ModelConfig Class Reference

ModelConfig Class Reference#

Runtime Library: mobilint::ModelConfig Class Reference

Runtime Library v0.30

Mobilint SDK qb

mobilint
ModelConfig

Configures a core mode and core allocation of a model for NPU inference. More...

#include <type.h>

Public Member Functions
	ModelConfig ()
	Default constructor. This default-constructed object is initially set to single-core mode with all NPU local cores included.
bool	setSingleCoreMode (int num_cores)
	Sets the model to use single-core mode for inference with a specified number of local cores.
bool	setSingleCoreMode (std::vector< CoreId > core_ids)
	Sets the model to use single-core mode for inference with a specific set of NPU local cores.
bool	setMultiCoreMode (std::vector< Cluster > clusters)
	Sets the model to use multi-core mode for batch inference.
bool	setGlobal4CoreMode (std::vector< Cluster > clusters)
	Sets the model to use global4-core mode for inference with a specified set of NPU clusters.
bool	setGlobal8CoreMode ()
	Sets the model to use global8-core mode for inference.
CoreMode	getCoreMode () const
	Gets the core mode to be applied to the model.
CoreAllocationPolicy	getCoreAllocationPolicy () const
	Gets the core allocation policy to be applied to the model.
int	getNumCores () const
	Gets the number of cores to be allocated for the model.
bool	forceSingleNPUBundle (int npu_bundle_index)
	Forces the use of a specific NPU bundle.
int	getForcedNPUBundleIndex () const
	Retrieves the index of the forced NPU bundle.
const std::vector< CoreId > &	getCoreIds () const
	Returns the list of NPU CoreIds to be used for model inference.
void	setAsyncPipelineEnabled (bool enable)
	Enables or disables the asynchronous pipeline required for asynchronous inference.
bool	getAsyncPipelineEnabled () const
	Returns whether the asynchronous pipeline is enabled in this configuration.
	ModelConfig (int num_cores)
bool	includeAllCores ()
bool	excludeAllCores ()
bool	include (Cluster cluster, Core core)
bool	include (Cluster cluster)
bool	include (Core core)
bool	exclude (Cluster cluster, Core core)
bool	exclude (Cluster cluster)
bool	exclude (Core core)
bool	setGlobalCoreMode (std::vector< Cluster > clusters)
bool	setAutoMode (int num_cores=1)
bool	setManualMode ()

Public Attributes
SchedulePolicy	schedule_policy = SchedulePolicy::FIFO
LatencySetPolicy	latency_set_policy = LatencySetPolicy::Auto
MaintenancePolicy	maintenance_policy = MaintenancePolicy::Maintain
std::vector< uint64_t >	early_latencies
std::vector< uint64_t >	finish_latencies

Detailed Description

Configures a core mode and core allocation of a model for NPU inference.

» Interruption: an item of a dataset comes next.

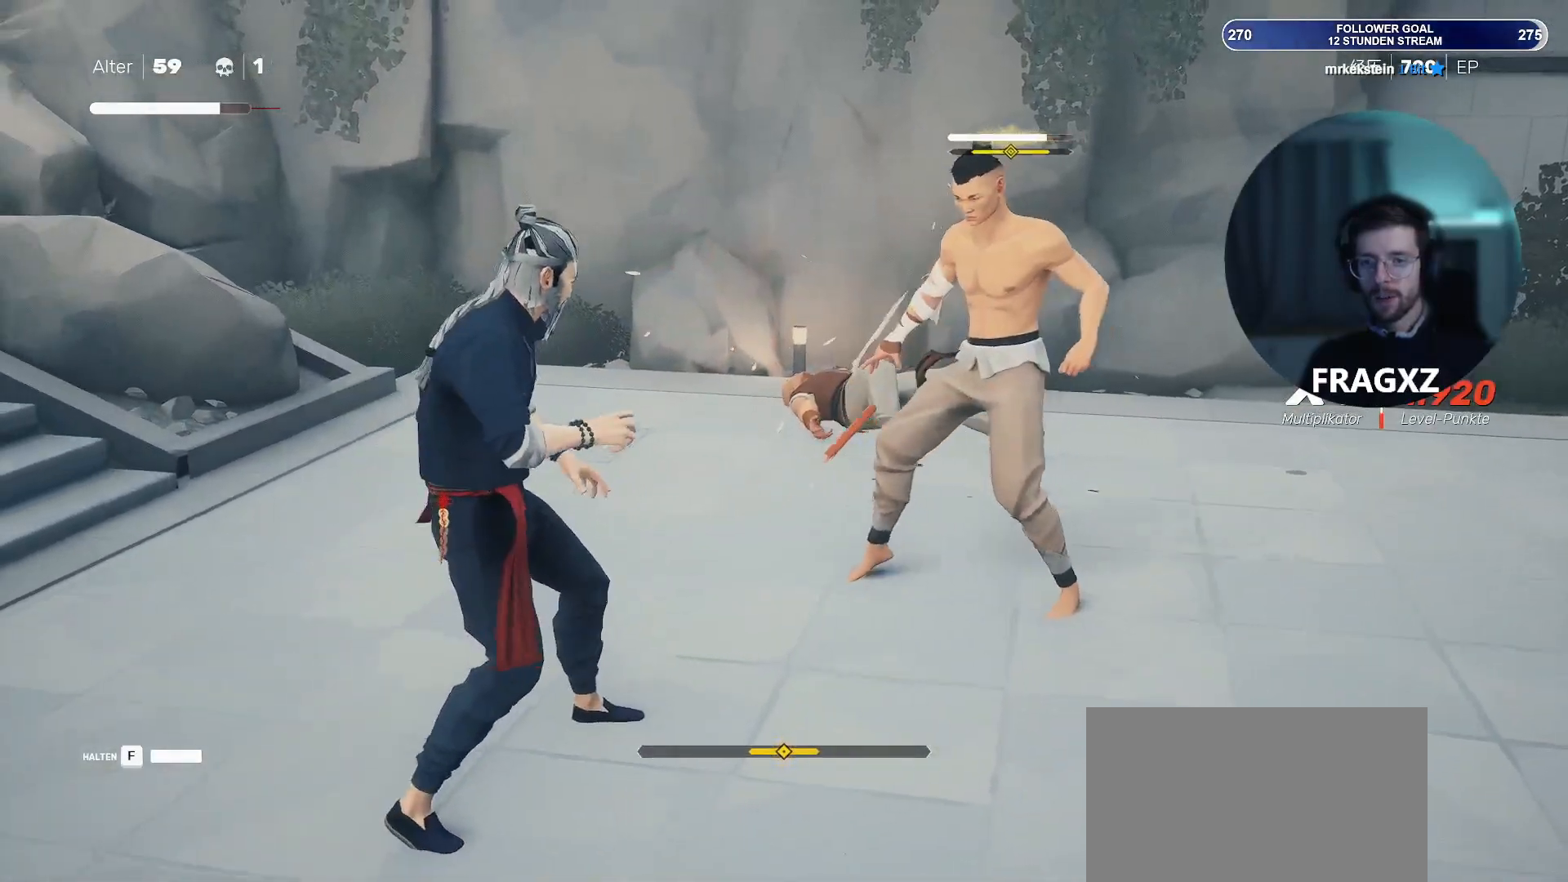
{"keys": ["d", "w"], "mouse": [], "events": [[117, "a", "up"], [117, "w", "down"], [167, "d", "down"], [267, "mouse_right", "down"], [367, "mouse_right", "up"], [400, "mouse_right", "down"], [500, "mouse_right", "up"]]}
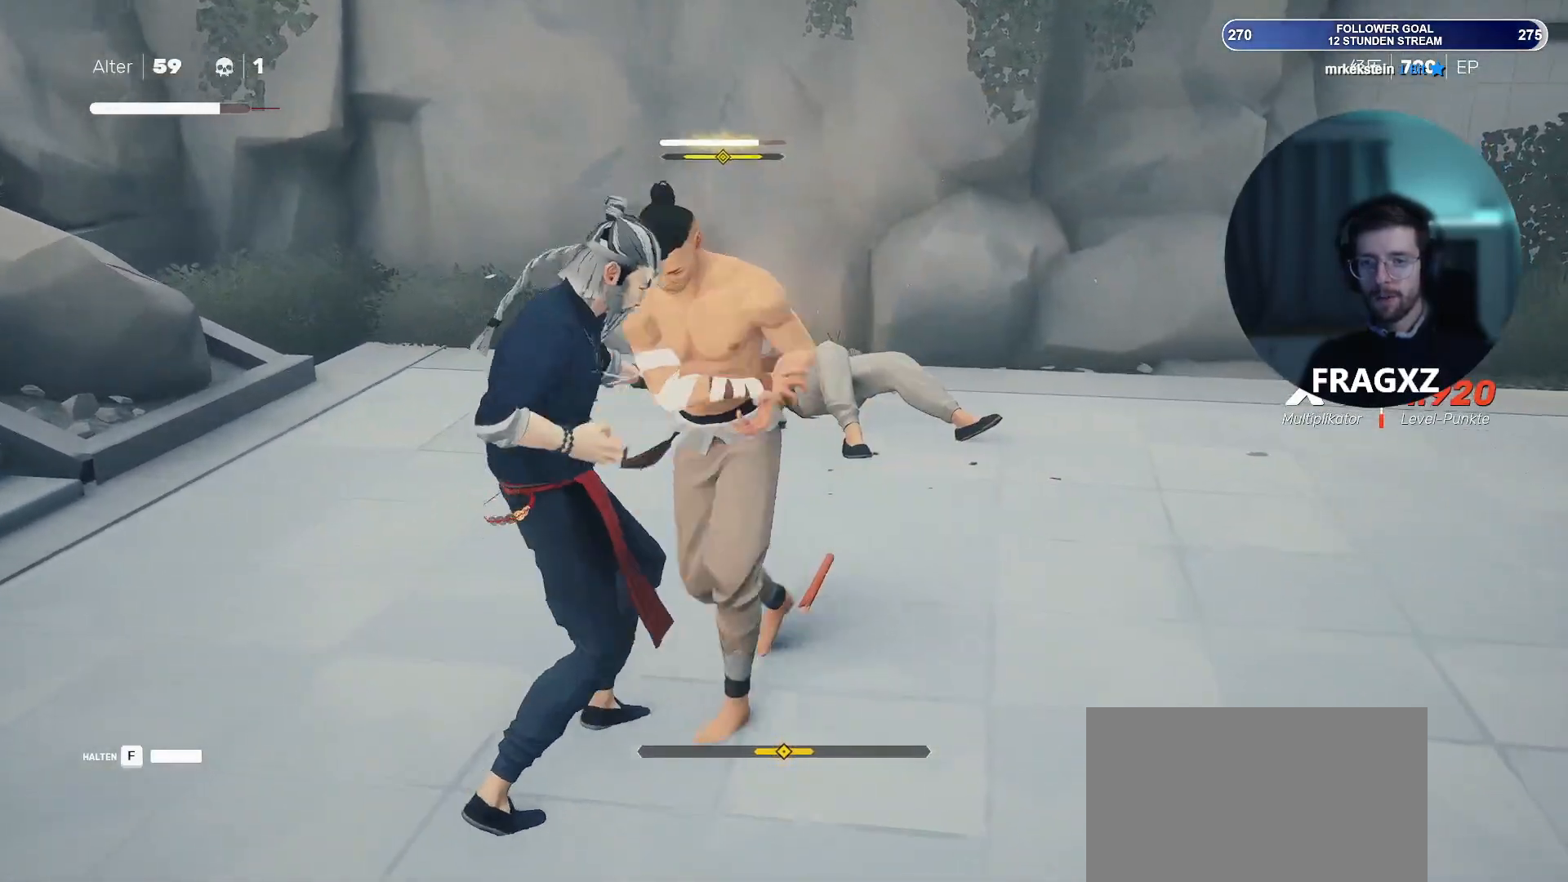
{"keys": ["d", "w"], "mouse": [], "events": [[83, "space", "down"], [183, "space", "up"]]}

The ModelConfig class provides methods for setting a core mode and allocating cores for NPU inference. Supported core modes are single-core, multi-core, global4-core, and global8-core. Users can also specify which cores to allocate for the model. Additionally, the configuration offers an option to enforce the use of a specific NPU bundle.

Note: Deprecated functions are included for backward compatibility, but it is recommended to use the newer core mode configuration methods.

Definition at line 257 of file type.h.

Constructor & Destructor Documentation

◆ ModelConfig()

mobilint::ModelConfig::ModelConfig ( int num_cores )

explicit

deprecated

Member Function Documentation

◆ setSingleCoreMode() [1/2]

bool mobilint::ModelConfig::setSingleCoreMode ( int num_cores )

Sets the model to use single-core mode for inference with a specified number of local cores.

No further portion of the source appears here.